听了高进的回答,他那小孙女气呼呼地都不想再搭理他了。
那样两个伟人,怎么会是爷爷嘴里形容的样子呢?
高雅同情地看了眼爷爷,或许是因为两个好朋友太过优秀,让爷爷产生太大的压力了,可这也不是爷爷小心眼的诋毁两位伟人的理由啊。
九岁的小姑娘跟小大人一样拍了拍爷爷的肩膀表示安慰,她不知道,此时她听到的这番回答,或许才是最接近真相的事实。
作者有话要说:江流:国民公公,什么鬼称呼,并不想要
第84章 杂技人1
“老江, 这趟出去发了多少财啊?”
“小江, 你这大包小包的, 买回来不少东西啊。
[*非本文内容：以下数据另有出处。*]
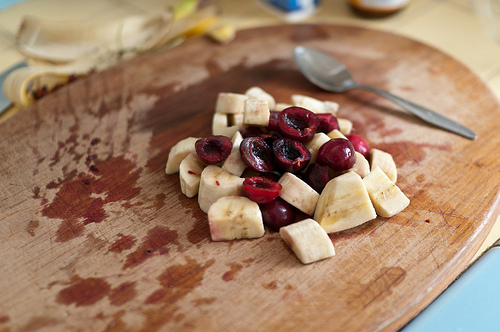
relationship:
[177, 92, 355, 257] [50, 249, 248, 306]
bananas & cherries on cutting board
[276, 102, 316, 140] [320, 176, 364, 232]
cherry next to banana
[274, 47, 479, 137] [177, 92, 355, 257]
spoon by bananas & cherries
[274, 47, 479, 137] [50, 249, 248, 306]
spoon on cutting board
”
江流走在山间的小道上, 偶尔遇到几个村人,都热情地跟他打着招呼。
同辈喊他老江,长辈喊他小江, 只是这一路上, 他几乎没有遇到几个同龄人, 在这个村庄生活的,绝大多数都是留守的老人和孩子。
大民县石岙村,这个位于深山的村落是这个贫困县里最贫困的村庄。
随着时代的发展, 越来越多人受不了深山的清苦寂寞, 搬到了山下的其他村庄居住, 还留在这儿的,多数都是家庭条件差,没法挪窝的人。
当然,这里头有一个意外,那就是江家。
也没人说得清江家是从哪一年搬来这里的,但是从村里人有记忆以来,江家的条件就不差。
江流的曾爷爷当初带着独子来到这个深山老林里,用当时很稀罕的腊肉和酒找当时的大队长买了地,然后江流的爷爷在房子建成后,娶了当地人丁最兴旺的人家家里的姑娘,从此在这个闭塞的小村庄里站住脚。
在文革那些年, 他们就和普通村民一样,下地干活挣工分,偶尔江流的曾爷爷出去一趟,总能够从外头带点好东西回来,而且他是一个极其大方的人,总是不忘分点东西给附近的邻居,在这一片,口碑很好。
因为是外来户的缘故,江流的爸爸也娶了本村的女孩,几代下来,在江流出生的时候,他们已经彻底融入了这个村庄里头。
那时候社会变化日新月异,许多曾在文革那年被打倒的牛鬼蛇神陆陆续续平反,许多在民国时从事下九流行业,隐匿不出的人也陆陆续续重拾旧饭碗,那时候村里人才知道,原来当年带着独子躲到他们村里的男人,是曾经道上威名赫赫的“鬼影”张一盒。
传闻中张一盒曾给北洋军阀的首领表演过杂耍,众目睽睽之下,将自己的身体塞进一个小小的盒子中,他浑身的骨头肌肉仿佛如同棉花一般,可随意压缩折叠,因为这神异的缩骨功,张一盒曾是许多名人宴会上的常客,靠着这个本事,他在民国时期赚了不少的银元。
后来打仗了,张一盒也就消失了,很多人都以为他死了,这个绝技也断在了他那一代。